Random Sample of a subset of a dataframe in Pandas
Solution 1
You could add a "section"
column to your data then perform a groupby and sample:
import numpy as np
import pandas as pd
df = pd.DataFrame(
{"x": np.arange(1_000 * 100), "section": np.repeat(np.arange(100), 1_000)}
)
# >>> df
# x section
# 0 0 0
# 1 1 0
# 2 2 0
# 3 3 0
# 4 4 0
# ... ... ...
# 99995 99995 99
# 99996 99996 99
# 99997 99997 99
# 99998 99998 99
# 99999 99999 99
#
# [100000 rows x 2 columns]
sample = df.groupby("section").sample(50)
# >>> sample
# x section
# 907 907 0
# 494 494 0
# 775 775 0
# 20 20 0
# 230 230 0
# ... ... ...
# 99740 99740 99
# 99272 99272 99
# 99863 99863 99
# 99198 99198 99
# 99555 99555 99
#
# [5000 rows x 2 columns]
with additional .query("section == 42")
or whatever if you are interested in only a particular section.
Note this requires pandas 1.1.0, see the docs here: https://pandas.pydata.org/pandas-docs/stable/reference/api/pandas.core.groupby.DataFrameGroupBy.sample.html
For older versions, see the answer by @msh5678
Solution 2
You can use the sample
method*:
In [11]: df = pd.DataFrame([[1, 2], [3, 4], [5, 6], [7, 8]], columns=["A", "B"])
In [12]: df.sample(2)
Out[12]:
A B
0 1 2
2 5 6
In [13]: df.sample(2)
Out[13]:
A B
3 7 8
0 1 2
*On one of the section DataFrames.
Note: If you have a larger sample size that the size of the DataFrame this will raise an error unless you sample with replacement.
In [14]: df.sample(5)
ValueError: Cannot take a larger sample than population when 'replace=False'
In [15]: df.sample(5, replace=True)
Out[15]:
A B
0 1 2
1 3 4
2 5 6
3 7 8
1 3 4
Solution 3
One solution is to use the choice
function from numpy.
Say you want 50 entries out of 100, you can use:
import numpy as np
chosen_idx = np.random.choice(1000, replace=False, size=50)
df_trimmed = df.iloc[chosen_idx]
This is of course not considering your block structure.
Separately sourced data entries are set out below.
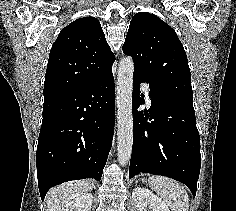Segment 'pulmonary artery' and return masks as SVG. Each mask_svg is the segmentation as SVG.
I'll list each match as a JSON object with an SVG mask.
<instances>
[{
	"mask_svg": "<svg viewBox=\"0 0 236 211\" xmlns=\"http://www.w3.org/2000/svg\"><path fill=\"white\" fill-rule=\"evenodd\" d=\"M142 90H143V92L146 95L147 102H150L149 87H148V85H146V84L143 85Z\"/></svg>",
	"mask_w": 236,
	"mask_h": 211,
	"instance_id": "pulmonary-artery-1",
	"label": "pulmonary artery"
}]
</instances>
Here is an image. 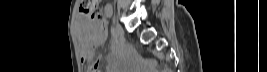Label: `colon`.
I'll return each instance as SVG.
<instances>
[{"label":"colon","instance_id":"obj_1","mask_svg":"<svg viewBox=\"0 0 267 72\" xmlns=\"http://www.w3.org/2000/svg\"><path fill=\"white\" fill-rule=\"evenodd\" d=\"M102 2H103L102 0H81L80 1L81 11L86 14H89L93 25L99 28V31L97 32L98 35L102 34V24H101L102 11L100 8V4ZM91 70L93 72L100 71L98 62H93L91 64Z\"/></svg>","mask_w":267,"mask_h":72}]
</instances>
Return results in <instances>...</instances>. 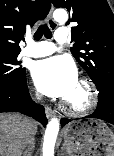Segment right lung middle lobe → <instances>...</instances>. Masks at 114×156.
Returning <instances> with one entry per match:
<instances>
[{"mask_svg": "<svg viewBox=\"0 0 114 156\" xmlns=\"http://www.w3.org/2000/svg\"><path fill=\"white\" fill-rule=\"evenodd\" d=\"M19 53L0 51V87H15L24 80L26 69L20 66Z\"/></svg>", "mask_w": 114, "mask_h": 156, "instance_id": "obj_1", "label": "right lung middle lobe"}]
</instances>
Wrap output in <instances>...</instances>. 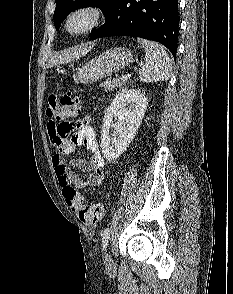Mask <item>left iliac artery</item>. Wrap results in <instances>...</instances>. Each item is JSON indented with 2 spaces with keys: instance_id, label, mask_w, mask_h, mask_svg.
<instances>
[{
  "instance_id": "left-iliac-artery-1",
  "label": "left iliac artery",
  "mask_w": 233,
  "mask_h": 294,
  "mask_svg": "<svg viewBox=\"0 0 233 294\" xmlns=\"http://www.w3.org/2000/svg\"><path fill=\"white\" fill-rule=\"evenodd\" d=\"M109 235H110V233H109V229L106 228V229L104 230L103 235H102V247H103L104 249H105V248L107 247V245H108Z\"/></svg>"
}]
</instances>
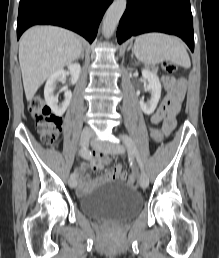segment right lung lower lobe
I'll list each match as a JSON object with an SVG mask.
<instances>
[{"mask_svg": "<svg viewBox=\"0 0 219 258\" xmlns=\"http://www.w3.org/2000/svg\"><path fill=\"white\" fill-rule=\"evenodd\" d=\"M113 0H20L17 39L37 24L57 25L82 35L89 43Z\"/></svg>", "mask_w": 219, "mask_h": 258, "instance_id": "1", "label": "right lung lower lobe"}]
</instances>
If you want a 50 item sample from block i
for example, you can do:
import numpy as np
block_start_idx = 1000 * i
chosen_idx = np.random.choice(1000, replace=False, size=50)
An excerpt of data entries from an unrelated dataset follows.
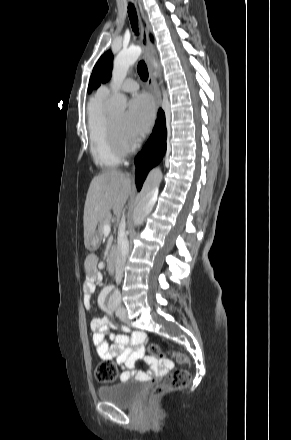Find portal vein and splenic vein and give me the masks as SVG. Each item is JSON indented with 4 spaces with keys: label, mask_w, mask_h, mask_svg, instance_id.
Wrapping results in <instances>:
<instances>
[{
    "label": "portal vein and splenic vein",
    "mask_w": 291,
    "mask_h": 440,
    "mask_svg": "<svg viewBox=\"0 0 291 440\" xmlns=\"http://www.w3.org/2000/svg\"><path fill=\"white\" fill-rule=\"evenodd\" d=\"M110 231H111V227H110V225H109V224L104 225L103 233H104L105 235H109V234H110Z\"/></svg>",
    "instance_id": "obj_1"
}]
</instances>
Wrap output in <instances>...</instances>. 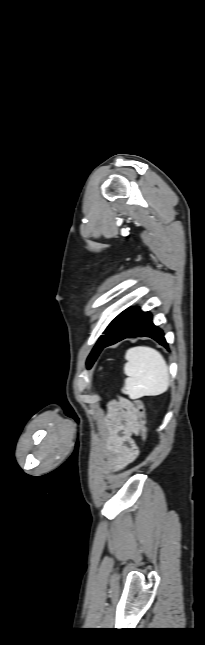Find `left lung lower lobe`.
<instances>
[{"label": "left lung lower lobe", "instance_id": "0a47b994", "mask_svg": "<svg viewBox=\"0 0 205 645\" xmlns=\"http://www.w3.org/2000/svg\"><path fill=\"white\" fill-rule=\"evenodd\" d=\"M130 337H150L160 345L168 347L164 333L152 323V315L149 312L141 311L137 307H130L110 323L99 346L98 355L103 348Z\"/></svg>", "mask_w": 205, "mask_h": 645}]
</instances>
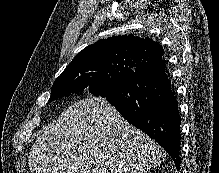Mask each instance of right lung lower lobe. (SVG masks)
Wrapping results in <instances>:
<instances>
[{"instance_id":"98d812e1","label":"right lung lower lobe","mask_w":219,"mask_h":173,"mask_svg":"<svg viewBox=\"0 0 219 173\" xmlns=\"http://www.w3.org/2000/svg\"><path fill=\"white\" fill-rule=\"evenodd\" d=\"M105 98L129 123L157 141L179 170L181 117L163 60L141 63Z\"/></svg>"}]
</instances>
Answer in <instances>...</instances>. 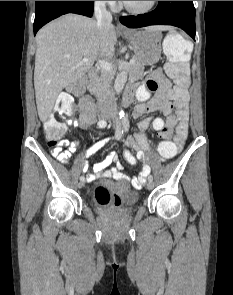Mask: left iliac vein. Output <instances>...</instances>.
<instances>
[{
	"label": "left iliac vein",
	"instance_id": "left-iliac-vein-1",
	"mask_svg": "<svg viewBox=\"0 0 233 295\" xmlns=\"http://www.w3.org/2000/svg\"><path fill=\"white\" fill-rule=\"evenodd\" d=\"M146 187H147L148 190H151L153 188L152 181H148V183L146 184Z\"/></svg>",
	"mask_w": 233,
	"mask_h": 295
}]
</instances>
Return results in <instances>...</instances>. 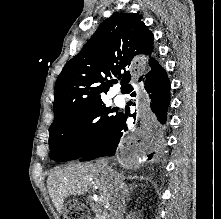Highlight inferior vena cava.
Returning a JSON list of instances; mask_svg holds the SVG:
<instances>
[{
  "label": "inferior vena cava",
  "instance_id": "inferior-vena-cava-1",
  "mask_svg": "<svg viewBox=\"0 0 221 219\" xmlns=\"http://www.w3.org/2000/svg\"><path fill=\"white\" fill-rule=\"evenodd\" d=\"M100 165L104 170H109L107 161L105 159L100 160ZM112 178L114 179L115 177L113 176ZM114 189L116 190L117 188L115 187ZM116 197L117 199L114 202L112 208L110 209L109 218L110 219H123L126 193L123 192L121 195L117 194Z\"/></svg>",
  "mask_w": 221,
  "mask_h": 219
}]
</instances>
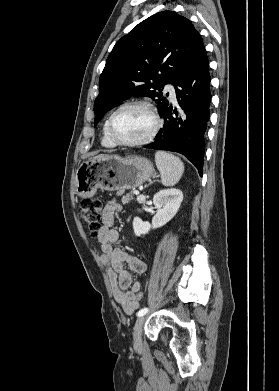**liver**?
<instances>
[{
  "instance_id": "obj_1",
  "label": "liver",
  "mask_w": 279,
  "mask_h": 391,
  "mask_svg": "<svg viewBox=\"0 0 279 391\" xmlns=\"http://www.w3.org/2000/svg\"><path fill=\"white\" fill-rule=\"evenodd\" d=\"M105 157H109V156H108V155L101 154V155H98V156H96V157H94V158H91V159H89V160L97 159V158H105Z\"/></svg>"
}]
</instances>
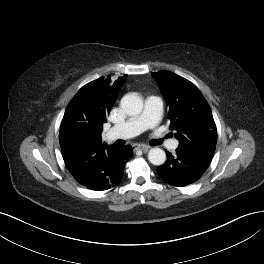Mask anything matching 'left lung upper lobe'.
I'll list each match as a JSON object with an SVG mask.
<instances>
[{
    "label": "left lung upper lobe",
    "instance_id": "5c2ea615",
    "mask_svg": "<svg viewBox=\"0 0 264 264\" xmlns=\"http://www.w3.org/2000/svg\"><path fill=\"white\" fill-rule=\"evenodd\" d=\"M169 106L170 130L175 131L179 149L214 155L217 129L211 109L198 88L172 72L152 73Z\"/></svg>",
    "mask_w": 264,
    "mask_h": 264
}]
</instances>
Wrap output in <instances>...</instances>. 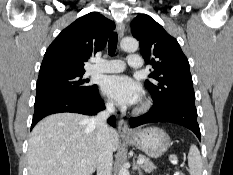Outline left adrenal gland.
Instances as JSON below:
<instances>
[{
	"label": "left adrenal gland",
	"mask_w": 233,
	"mask_h": 175,
	"mask_svg": "<svg viewBox=\"0 0 233 175\" xmlns=\"http://www.w3.org/2000/svg\"><path fill=\"white\" fill-rule=\"evenodd\" d=\"M133 170H137L139 175H143L142 169L140 166L134 163Z\"/></svg>",
	"instance_id": "left-adrenal-gland-1"
}]
</instances>
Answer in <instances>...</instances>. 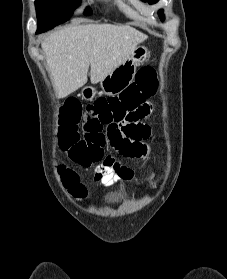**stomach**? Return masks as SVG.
Returning <instances> with one entry per match:
<instances>
[{"label":"stomach","mask_w":227,"mask_h":279,"mask_svg":"<svg viewBox=\"0 0 227 279\" xmlns=\"http://www.w3.org/2000/svg\"><path fill=\"white\" fill-rule=\"evenodd\" d=\"M149 57L148 47L137 45L123 63L100 81L102 92L110 96L120 94L132 83L136 68L144 64ZM95 95L96 89L92 86H86L81 91V96L85 100H92Z\"/></svg>","instance_id":"obj_1"}]
</instances>
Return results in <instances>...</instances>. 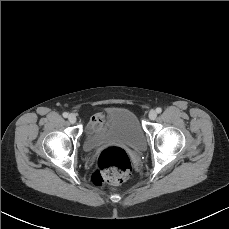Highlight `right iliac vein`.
<instances>
[{
  "mask_svg": "<svg viewBox=\"0 0 229 229\" xmlns=\"http://www.w3.org/2000/svg\"><path fill=\"white\" fill-rule=\"evenodd\" d=\"M68 120H69L70 123L73 124V123L76 122L77 118H76V116H75L74 114H70V115L68 116Z\"/></svg>",
  "mask_w": 229,
  "mask_h": 229,
  "instance_id": "right-iliac-vein-1",
  "label": "right iliac vein"
}]
</instances>
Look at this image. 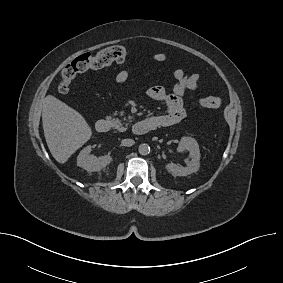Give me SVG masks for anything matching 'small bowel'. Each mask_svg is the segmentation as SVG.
I'll list each match as a JSON object with an SVG mask.
<instances>
[{"label":"small bowel","mask_w":283,"mask_h":283,"mask_svg":"<svg viewBox=\"0 0 283 283\" xmlns=\"http://www.w3.org/2000/svg\"><path fill=\"white\" fill-rule=\"evenodd\" d=\"M167 59L165 53H156L152 56V61L162 63ZM130 76L128 69H123L117 73L115 82L117 84L125 83ZM175 79L173 92L168 93L163 86L155 85L147 90V96L155 101L165 103L167 111L164 114L154 115L149 118L157 123L158 127H168L179 123L186 117V108L183 96L188 90H196L199 83L198 74H188L183 69L178 68L173 72Z\"/></svg>","instance_id":"obj_1"}]
</instances>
df_trimmed_from_block_i = df.iloc[block_start_idx + chosen_idx]
Solution 4
Thank you, Jeff, But I received an error;
AttributeError: Cannot access callable attribute 'sample' of 'DataFrameGroupBy' objects, try using the 'apply' method
So I suggest instead of sample = df.groupby("section").sample(50)
using below command :
df.groupby('section').apply(lambda grp: grp.sample(50))
WGP
Updated on March 08, 2021Comments
-
WGP about 3 years
Say i have a dataframe with 100,000 entries and want to split it into 100 sections of 1000 entries.
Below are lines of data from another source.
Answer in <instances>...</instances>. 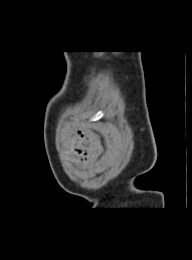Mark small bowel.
Here are the masks:
<instances>
[{
  "instance_id": "small-bowel-1",
  "label": "small bowel",
  "mask_w": 192,
  "mask_h": 260,
  "mask_svg": "<svg viewBox=\"0 0 192 260\" xmlns=\"http://www.w3.org/2000/svg\"><path fill=\"white\" fill-rule=\"evenodd\" d=\"M74 155L79 162L86 163L101 152L100 141L91 131L77 127L72 133Z\"/></svg>"
}]
</instances>
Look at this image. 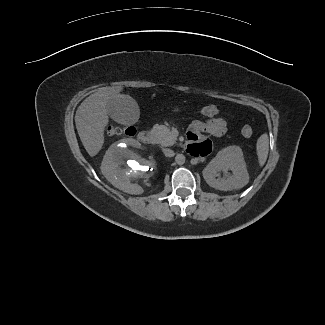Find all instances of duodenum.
<instances>
[{"label":"duodenum","instance_id":"1","mask_svg":"<svg viewBox=\"0 0 325 325\" xmlns=\"http://www.w3.org/2000/svg\"><path fill=\"white\" fill-rule=\"evenodd\" d=\"M138 141L143 144H150L153 141V135L150 131H141L138 134Z\"/></svg>","mask_w":325,"mask_h":325}]
</instances>
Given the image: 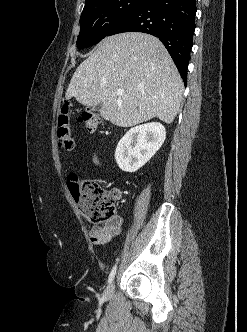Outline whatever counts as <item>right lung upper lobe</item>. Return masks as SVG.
I'll return each mask as SVG.
<instances>
[{
    "mask_svg": "<svg viewBox=\"0 0 247 332\" xmlns=\"http://www.w3.org/2000/svg\"><path fill=\"white\" fill-rule=\"evenodd\" d=\"M98 1H100V0H86L84 8H87L88 6L94 4V3L98 2Z\"/></svg>",
    "mask_w": 247,
    "mask_h": 332,
    "instance_id": "obj_1",
    "label": "right lung upper lobe"
}]
</instances>
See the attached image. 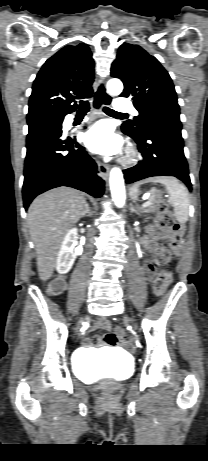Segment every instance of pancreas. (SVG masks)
<instances>
[{
    "label": "pancreas",
    "mask_w": 208,
    "mask_h": 461,
    "mask_svg": "<svg viewBox=\"0 0 208 461\" xmlns=\"http://www.w3.org/2000/svg\"><path fill=\"white\" fill-rule=\"evenodd\" d=\"M152 201V204L148 205L147 211H154L159 208L158 205H155L154 203L156 202L154 198L150 199Z\"/></svg>",
    "instance_id": "obj_1"
}]
</instances>
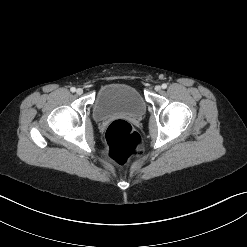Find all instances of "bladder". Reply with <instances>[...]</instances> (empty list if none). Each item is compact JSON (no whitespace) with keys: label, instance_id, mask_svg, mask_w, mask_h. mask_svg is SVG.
<instances>
[{"label":"bladder","instance_id":"obj_1","mask_svg":"<svg viewBox=\"0 0 247 247\" xmlns=\"http://www.w3.org/2000/svg\"><path fill=\"white\" fill-rule=\"evenodd\" d=\"M145 110L146 103L134 86L111 83L102 86L98 91L93 115L97 121H102L115 115L139 117Z\"/></svg>","mask_w":247,"mask_h":247}]
</instances>
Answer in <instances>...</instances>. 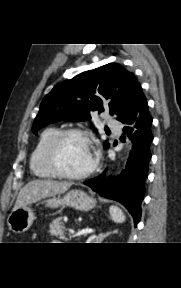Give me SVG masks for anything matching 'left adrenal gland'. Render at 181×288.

How do i take a random sample of say size 50 of just one of the 100 sections. the data set is already ordered such that the first 1000 results are the first section the next section the next and so on.
many thanks
-
hoang tran over 5 yearscan you please explain what does
replace
do? the documentation is not clear to me. Thank you! -
Andy Hayden over 5 years@hoang it takes a "sample with replacement", so if you have a dataset of size 5 you can take a sample of size 10. Also, if you take sample of N elements, without a sample of size N will have every element, with replacement it may not. E.g. see statisticshowto.datasciencecentral.com/…
-
goryh almost 5 years@hoang tran replace means whether to sample with or without replacement. Without replacement means once a line is picked it cannot be picked again (e.g. I pull a marble out of the bag and do not put it back in so I cannot draw it again). With replacement means that I can sample the same line again (e.g. after drawing a marble I put it back in the bag before drawing the next marble so I can get the same one again).
-
Whynote almost 4 years@goryh Until when does this happen? I mean if you repeat this over a certain number of iteration you should end up with an empty dataframe right?
-
goryh almost 4 years@whynote pandas.dataframe.sample() does not actually change the dataframe. My marble explanation is about what sampling with or without replacement means generally not how panadas implements it.
-
Jeff about 3 yearsthis doesn't answer the question - it misses taking samples from each of the groups, I've added an answer on how to do that.
-
Jeff about 3 yearsgroupby sample was just added in pandas 1.1.0, see the docs here: pandas.pydata.org/pandas-docs/stable/reference/api/…. Thanks for pointing out, I'll update my answer.